Er legte seinen dünnen Arm um meinen Hals. „Wart ab, bald bin ich groß. Dann hast du ’n Problem“, sagte er grinsend.
Ich setzte ihn auf der Fensterbank ab. Mit dem Rücken lehnte ich ihn seitlich an den Fensterstock. Die Beine und Füße hob ich auf die Fensterbank. So konnte er einigermaßen sitzen.
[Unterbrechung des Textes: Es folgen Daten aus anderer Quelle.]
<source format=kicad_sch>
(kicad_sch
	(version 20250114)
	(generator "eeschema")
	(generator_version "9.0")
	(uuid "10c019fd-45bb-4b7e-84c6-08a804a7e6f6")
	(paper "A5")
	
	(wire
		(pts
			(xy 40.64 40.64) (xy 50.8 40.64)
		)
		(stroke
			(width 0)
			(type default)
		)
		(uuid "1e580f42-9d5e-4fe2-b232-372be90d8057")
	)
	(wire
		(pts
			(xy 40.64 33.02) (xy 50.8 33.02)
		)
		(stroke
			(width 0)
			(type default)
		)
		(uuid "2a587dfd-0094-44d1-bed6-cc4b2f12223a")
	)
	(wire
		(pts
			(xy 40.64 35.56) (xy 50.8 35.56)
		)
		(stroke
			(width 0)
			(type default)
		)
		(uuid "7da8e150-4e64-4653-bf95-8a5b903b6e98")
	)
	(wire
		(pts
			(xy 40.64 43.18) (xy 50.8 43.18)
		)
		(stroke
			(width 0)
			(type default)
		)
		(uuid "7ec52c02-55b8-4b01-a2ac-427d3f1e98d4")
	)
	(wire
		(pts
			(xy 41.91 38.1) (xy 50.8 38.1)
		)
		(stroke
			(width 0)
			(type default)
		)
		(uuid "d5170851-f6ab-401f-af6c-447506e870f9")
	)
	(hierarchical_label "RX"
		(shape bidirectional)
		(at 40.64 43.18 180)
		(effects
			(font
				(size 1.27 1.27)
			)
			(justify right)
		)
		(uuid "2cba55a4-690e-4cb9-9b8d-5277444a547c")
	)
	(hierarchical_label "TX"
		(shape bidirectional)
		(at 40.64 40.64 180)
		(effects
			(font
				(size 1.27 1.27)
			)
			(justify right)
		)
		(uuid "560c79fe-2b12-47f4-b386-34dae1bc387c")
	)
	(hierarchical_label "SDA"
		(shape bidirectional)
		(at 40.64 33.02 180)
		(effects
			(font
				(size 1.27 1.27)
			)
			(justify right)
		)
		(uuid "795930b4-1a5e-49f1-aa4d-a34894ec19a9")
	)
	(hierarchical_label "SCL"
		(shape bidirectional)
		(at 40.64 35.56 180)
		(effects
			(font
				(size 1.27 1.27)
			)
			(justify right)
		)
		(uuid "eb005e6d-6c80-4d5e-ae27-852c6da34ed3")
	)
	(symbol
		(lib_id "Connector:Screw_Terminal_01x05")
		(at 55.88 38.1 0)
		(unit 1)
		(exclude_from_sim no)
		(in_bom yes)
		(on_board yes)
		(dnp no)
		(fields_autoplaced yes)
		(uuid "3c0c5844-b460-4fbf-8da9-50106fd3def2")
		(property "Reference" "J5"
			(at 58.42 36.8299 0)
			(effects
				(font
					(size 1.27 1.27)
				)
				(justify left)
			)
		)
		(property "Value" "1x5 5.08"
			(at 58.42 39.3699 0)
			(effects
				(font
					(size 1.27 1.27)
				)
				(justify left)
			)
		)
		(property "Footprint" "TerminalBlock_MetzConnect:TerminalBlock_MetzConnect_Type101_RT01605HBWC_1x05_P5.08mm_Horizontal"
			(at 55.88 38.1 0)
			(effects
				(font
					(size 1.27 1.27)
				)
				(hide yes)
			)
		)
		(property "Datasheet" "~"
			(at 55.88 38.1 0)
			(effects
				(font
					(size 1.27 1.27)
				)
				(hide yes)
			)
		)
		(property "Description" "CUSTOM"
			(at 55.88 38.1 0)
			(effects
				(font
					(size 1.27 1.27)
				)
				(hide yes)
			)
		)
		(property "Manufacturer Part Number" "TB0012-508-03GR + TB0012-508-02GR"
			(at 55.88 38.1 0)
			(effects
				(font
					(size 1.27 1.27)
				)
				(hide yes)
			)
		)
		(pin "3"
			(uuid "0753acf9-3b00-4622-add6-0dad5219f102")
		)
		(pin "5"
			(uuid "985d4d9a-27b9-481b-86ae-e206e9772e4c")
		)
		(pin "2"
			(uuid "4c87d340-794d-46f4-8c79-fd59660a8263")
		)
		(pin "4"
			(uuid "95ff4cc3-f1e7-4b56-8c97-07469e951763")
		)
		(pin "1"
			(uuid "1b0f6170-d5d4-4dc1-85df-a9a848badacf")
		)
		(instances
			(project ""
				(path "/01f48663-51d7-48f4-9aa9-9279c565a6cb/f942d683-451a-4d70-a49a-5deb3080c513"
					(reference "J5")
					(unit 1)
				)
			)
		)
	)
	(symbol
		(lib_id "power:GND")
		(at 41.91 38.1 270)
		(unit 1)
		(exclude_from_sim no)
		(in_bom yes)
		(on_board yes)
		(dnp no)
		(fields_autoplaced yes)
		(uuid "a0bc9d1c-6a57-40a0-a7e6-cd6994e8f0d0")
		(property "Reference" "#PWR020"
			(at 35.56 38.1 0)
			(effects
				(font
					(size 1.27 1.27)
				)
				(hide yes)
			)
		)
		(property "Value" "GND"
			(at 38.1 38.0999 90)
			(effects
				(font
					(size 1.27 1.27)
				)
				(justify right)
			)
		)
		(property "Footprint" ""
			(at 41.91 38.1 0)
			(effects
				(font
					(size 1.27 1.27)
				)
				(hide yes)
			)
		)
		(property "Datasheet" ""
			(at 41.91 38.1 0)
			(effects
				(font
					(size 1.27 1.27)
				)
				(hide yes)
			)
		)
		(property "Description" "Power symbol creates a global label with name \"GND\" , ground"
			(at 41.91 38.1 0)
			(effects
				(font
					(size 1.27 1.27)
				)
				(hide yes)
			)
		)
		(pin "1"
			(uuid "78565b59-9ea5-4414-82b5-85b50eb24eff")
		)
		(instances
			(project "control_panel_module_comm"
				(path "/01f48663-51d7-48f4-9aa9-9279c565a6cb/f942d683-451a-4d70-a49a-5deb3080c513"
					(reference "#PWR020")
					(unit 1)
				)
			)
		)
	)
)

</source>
„Du musst mich festhalten, damit ich nicht runterfalle.“
„Keine Bange, Bernd macht das.“
Mit seinen knochigen Wangen, den dunklen Augen, schwarzen Augenbrauen und dem kurzen, dunkelbraunen Haar wirkte er irgendwie ernst. Außer wenn er lächelte, dann formten sich seine Augen zu lustigen Schlitzen und der Mund wurde ganz breit. Aber eigentlich, dachte ich, hat er ja auch allen Grund, ernst zu sein. Er hatte den Kopf zum Licht gedreht. Ich stand wie eine lebende Absturzsicherung bei ihm.
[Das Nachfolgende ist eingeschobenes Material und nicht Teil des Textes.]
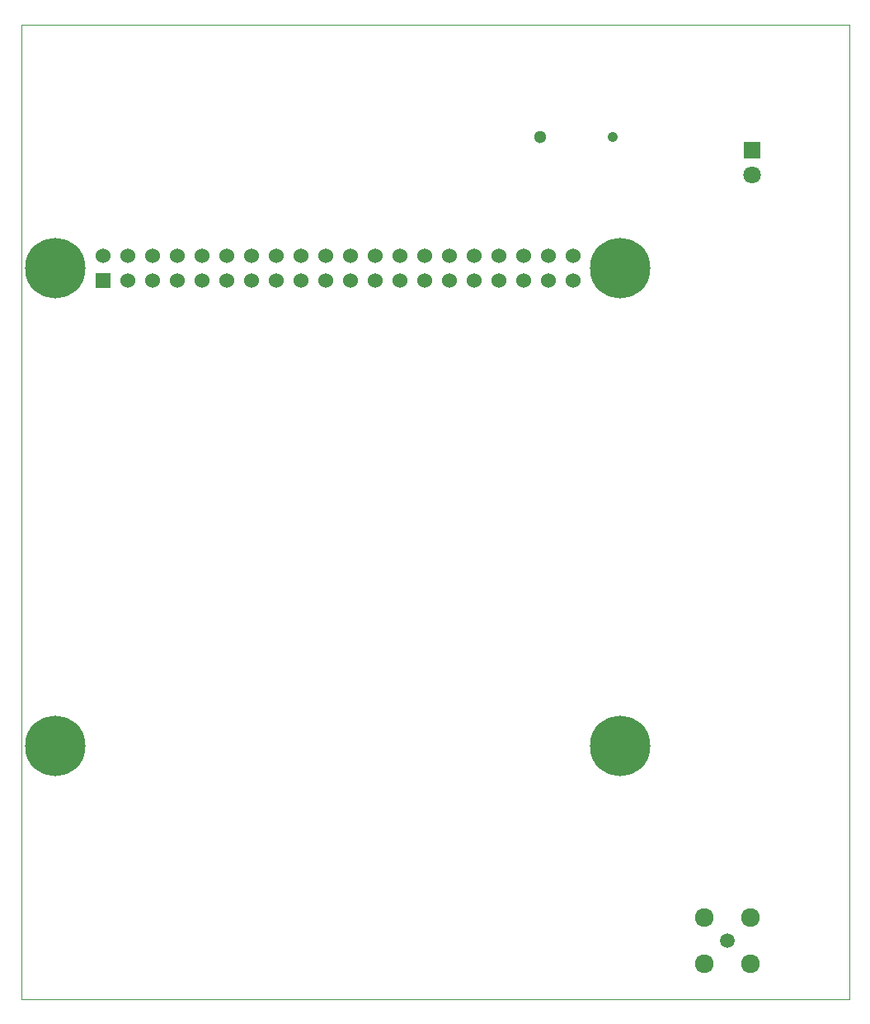
<source format=gbr>
%TF.GenerationSoftware,KiCad,Pcbnew,(6.0.7)*%
%TF.CreationDate,2022-10-30T05:00:52-05:00*%
%TF.ProjectId,GroundPCB,47726f75-6e64-4504-9342-2e6b69636164,1*%
%TF.SameCoordinates,Original*%
%TF.FileFunction,Soldermask,Bot*%
%TF.FilePolarity,Negative*%
%FSLAX46Y46*%
G04 Gerber Fmt 4.6, Leading zero omitted, Abs format (unit mm)*
G04 Created by KiCad (PCBNEW (6.0.7)) date 2022-10-30 05:00:52*
%MOMM*%
%LPD*%
G01*
G04 APERTURE LIST*
%TA.AperFunction,Profile*%
%ADD10C,0.100000*%
%TD*%
%ADD11C,6.200000*%
%ADD12C,1.524000*%
%ADD13R,1.524000X1.524000*%
%ADD14C,1.920000*%
%ADD15C,1.508000*%
%ADD16R,1.800000X1.800000*%
%ADD17C,1.800000*%
%ADD18C,1.300000*%
%ADD19C,1.050000*%
G04 APERTURE END LIST*
D10*
X100000000Y-53500000D02*
X185000000Y-53500000D01*
X185000000Y-53500000D02*
X185000000Y-153500000D01*
X185000000Y-153500000D02*
X100000000Y-153500000D01*
X100000000Y-153500000D02*
X100000000Y-53500000D01*
D11*
%TO.C,A1*%
X103500000Y-127500000D03*
X161500000Y-127500000D03*
X161500000Y-78500000D03*
X103500000Y-78500000D03*
D12*
X156630000Y-77230000D03*
X156630000Y-79770000D03*
X154090000Y-77230000D03*
X154090000Y-79770000D03*
X151550000Y-77230000D03*
X151550000Y-79770000D03*
X149010000Y-77230000D03*
X149010000Y-79770000D03*
X146470000Y-77230000D03*
X146470000Y-79770000D03*
X143930000Y-77230000D03*
X143930000Y-79770000D03*
X141390000Y-77230000D03*
X141390000Y-79770000D03*
X138850000Y-77230000D03*
X138850000Y-79770000D03*
X136310000Y-77230000D03*
X136310000Y-79770000D03*
X133770000Y-77230000D03*
X133770000Y-79770000D03*
X131230000Y-77230000D03*
X131230000Y-79770000D03*
X128690000Y-77230000D03*
X128690000Y-79770000D03*
X126150000Y-77230000D03*
X126150000Y-79770000D03*
X123610000Y-77230000D03*
X123610000Y-79770000D03*
X121070000Y-77230000D03*
X121070000Y-79770000D03*
X118530000Y-77230000D03*
X118530000Y-79770000D03*
X115990000Y-77230000D03*
X115990000Y-79770000D03*
X113450000Y-77230000D03*
X113450000Y-79770000D03*
X110910000Y-77230000D03*
X110910000Y-79770000D03*
X108370000Y-77230000D03*
D13*
X108370000Y-79770000D03*
%TD*%
D14*
%TO.C,J1*%
X174900000Y-145100000D03*
X174900000Y-149900000D03*
X170100000Y-149900000D03*
X170100000Y-145100000D03*
D15*
X172500000Y-147500000D03*
%TD*%
D16*
%TO.C,D1*%
X175000000Y-66381250D03*
D17*
X175000000Y-68921250D03*
%TD*%
D18*
%TO.C,BT1*%
X153275000Y-65000000D03*
D19*
X160725000Y-65000000D03*
%TD*%
M02*

</source>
„Bist du schon lange hier, Christian?“
„Februar.“
„Und davor?“
„Hauptschule Langensteinbach. Schule für Körperbehinderte. Wieso?“
„Ja, wieso? Ich will es einfach wissen. Nur so.“
„Wenn du öfter kommst, macht es Sinn. Nur so, nicht.“
„Kommt drauf an. Ich bin in Gruppe 2 und heute nur der Ersatzmann hier.“
„Schade.“
„Ich mach’ die Dienstpläne ja nicht.“
„Du kannst mich aber ruhig öfter besuchen.“
„Hm …“
Im Raum waren noch andere Kinder, um die sich aber die Schwester kümmerte. Das zweitälteste Kind nach Christian, war zehn, keines war in dieser Gruppe unter acht. Es waren immer sechs Kinder zu betreuen. Da war das Kind, das geistig und körperlich behindert war und intensive Betreuung und Pflege brauchte. Da war das lernbehinderte Kind, da war das verhaltensauffällige Kind, da war das hyperaktive Kind. Ein kleiner Kreis mit großen Problemen. Hyperaktive Kinder waren oft zur Diagnose oder zur medikamentösen Einstellung im Haus. Bei anderen ging es ganz grundsätzlich darum, einen Ansatz für die passende Therapie zu finden. Zwei Kinder waren nur befristet zur Entlastung der Eltern in Gruppe 3 untergebracht worden. Die Gruppe war lebhaft. Überwiegend waren es Jungs. Hin und wieder kam auch mal ein Mädchen dazu. Jedenfalls war hier immer etwas los. Auch heute wieder. Schreien, lachen, rufen, streiten. Aus dem Augenwinkel konnte ich ein fliegendes Schachbrett sehen. Ich fragte mich, wie Christian hier wohl Ruhe fand, warum er nicht lieber in seinem Zimmer war. Aber Ruhe war vielleicht genau das Gegenteil von dem, was er jetzt brauchte. Im nächsten Moment hatte sich eines der Kinder verletzt. Es blutete an der Hand. Ich nahm Christian vom Fensterbrett und legte ihn rasch wieder auf sein Bett. Die Schwester hatte schon den Erste-Hilfe-Kasten gegriffen, und wir legten dem Jungen rasch einen Verband an, um die Blutung zu stillen. Später musste er genäht werden.
Eines der Kinder, ein blonder Junge, war mir besonders aufgefallen. Sein Name war Johann. Als ich im KIZE angefangen hatte, war er noch hier in der Gruppe 3 gewesen. Er hatte mit Christian das Zimmer geteilt. Das letzte Mal, als ich zum Aushelfen in der Gruppe gewesen war, hatte ich ihn noch gesehen. Ein intelligenter Kerl, der seinen Eltern zu Hause erhebliche Sorgen bereitet hatte, weil er seinem Leben im Alter von 11 Jahren ein Ende bereiten wollte. Im Kinderzentrum hatte er sich vor ein paar Tagen mit einem Handtuch selbst erwürgen wollen.